Comme le titre le dit, j'aimerais installer Gentoo.

Pour ce faire, j'ai chargé et imprimé le manuel d'installation qui est ENORME...

J'aurais bien voulu vos conseils sur la manière (simplifiée) de procéder à l'installation et savoir, également, à partir de quelle source installer (DVD, CD minimal, ...)

Si vous avez aussi quelques astuces avant/pendant/après l'install, elles sont aussi les bienvenues...

Voilà, j'espère que vous aurez la gentillesse de vous pencher sur mon cas.

Merci d'avance et bonne soirée   :Smile: Last edited by vonstorm on Sat Jul 28, 2007 8:25 pm; edited 3 times in total

----------

## kopp

Lire.

La.

Doc.

C'est dans le titre là aussi : ** À LIRE : COMMENT POSTER ET OBTENIR DE L'AIDE ? **

Merci de lire et de mettre ton titre à jour.

Concernant l'installation, je ne saurais te conseiller que de lire la documentation (énorme) pleine de renseignements utiles (Si, si, incroyable masi vrai : les documentations comportent des informations utiles)

Je conseille le CD minimal pour l'installation, ou n'importe quel liveCD linux, ce qui reviendra au même, tant que tu n'utilises pas l'infame installateur graphique. D'ailleurs, si tu le fais et que ça plante, attends toi à avoir ce genre de remarque si tu poses des question : faut pas utiliser l'installateur, l'installateur ça sucks.

Enfin, bienvenue à toi.

PS : en fait je vois que ce n'est pas ton premier message. Les conseils sont aussi valables pour ton autre sujet.

----------

## vonstorm

 *kopp wrote:*   

> Lire.
> 
> La.
> 
> Doc.
> ...

 

Dites donc, vous êtes du genre énervés ici!

C'est en effet mon deuxième message et j'ai beau être poli et mettre des svp partout, vous me répondez comme si vous étiez des gardiens de prison!

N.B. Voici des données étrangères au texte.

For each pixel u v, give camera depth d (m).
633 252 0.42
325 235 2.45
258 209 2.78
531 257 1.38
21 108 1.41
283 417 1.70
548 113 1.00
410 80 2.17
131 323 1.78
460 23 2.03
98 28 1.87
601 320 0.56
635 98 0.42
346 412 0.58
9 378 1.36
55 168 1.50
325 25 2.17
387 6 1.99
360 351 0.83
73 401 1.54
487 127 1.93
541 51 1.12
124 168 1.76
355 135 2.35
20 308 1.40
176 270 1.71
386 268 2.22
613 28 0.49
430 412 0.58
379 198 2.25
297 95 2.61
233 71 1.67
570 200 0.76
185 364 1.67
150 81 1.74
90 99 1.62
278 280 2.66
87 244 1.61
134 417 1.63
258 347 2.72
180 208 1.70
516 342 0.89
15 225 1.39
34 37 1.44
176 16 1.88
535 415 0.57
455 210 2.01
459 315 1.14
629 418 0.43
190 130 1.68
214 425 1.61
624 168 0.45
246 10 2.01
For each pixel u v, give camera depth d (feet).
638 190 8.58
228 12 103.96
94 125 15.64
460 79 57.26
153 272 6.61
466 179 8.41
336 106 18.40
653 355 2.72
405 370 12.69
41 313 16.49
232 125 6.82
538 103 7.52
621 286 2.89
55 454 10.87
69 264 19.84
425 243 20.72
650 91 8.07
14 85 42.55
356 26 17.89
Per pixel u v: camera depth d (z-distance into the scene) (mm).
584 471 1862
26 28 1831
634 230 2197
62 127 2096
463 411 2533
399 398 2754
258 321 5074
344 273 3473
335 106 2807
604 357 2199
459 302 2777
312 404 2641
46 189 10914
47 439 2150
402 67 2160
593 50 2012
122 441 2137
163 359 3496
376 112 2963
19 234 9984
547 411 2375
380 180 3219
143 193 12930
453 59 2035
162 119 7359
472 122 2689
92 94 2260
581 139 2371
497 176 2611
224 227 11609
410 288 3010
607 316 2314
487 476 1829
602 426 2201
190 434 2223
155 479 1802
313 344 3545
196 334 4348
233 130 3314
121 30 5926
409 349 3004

Je n'ai jamais eu ce genre de remarques sur les forums de Debian, Suse ou Kubuntu et je pensais sincèrement que le libre était cool...

Je n'ose imaginer le jour où je viendrai demander un renseignement après installation: on me dira certainement que tout est dans le manuel.

Alors je pose une question: pourquoi un forum ??

Comme dirait Boris Vian: "On n'est pas là pour se faire engueuler..."

Merci tout de même pour le "bienvenue" qui arrive comme le calme après la tempête !

Et bonne soirée !

----------

## titoucha

Ben tu vois où qu'il est ennervé   :Shocked: 

Il fait juste la remarque sur la doc car sous Gentoo plus que sous tout autres distributions la doc est super importante, les autres distributions que tu cites peuvent-être installées sans lire de doc mais pour la Gentoo c'est pas possible.

J'ai installé Gentoo grâce à cette doc qui est vraiment plus courte mais qui contient l'essentiel.

----------

## bivittatus

@ vonstorm: Avant tout, bienvenue à toi!  :Wink: 

Ne t'inquiète pas, il n'y a absolument rien de méchant dans le message de kopp, mais il faut se rendre compte qu'il n'y a pas de sections dans ce sous-forum, donc tous les messages concernant tous les aspects de gentoo se mélangent dans tous les sens! Il est donc forcément plus agréable de respecter et de faire respecter les règles pour une lecture parfaite du forum... :Wink: 

Et puis ne t'inquiète pas, même après plusieurs centaines de messages, il y en a toujours qui réussissent à mal formatter leur titre...(pourquoi est-ce que je me sens visé???  :Mr. Green: ), et un simple rappel à l'ordre ne mange pas de pain!!!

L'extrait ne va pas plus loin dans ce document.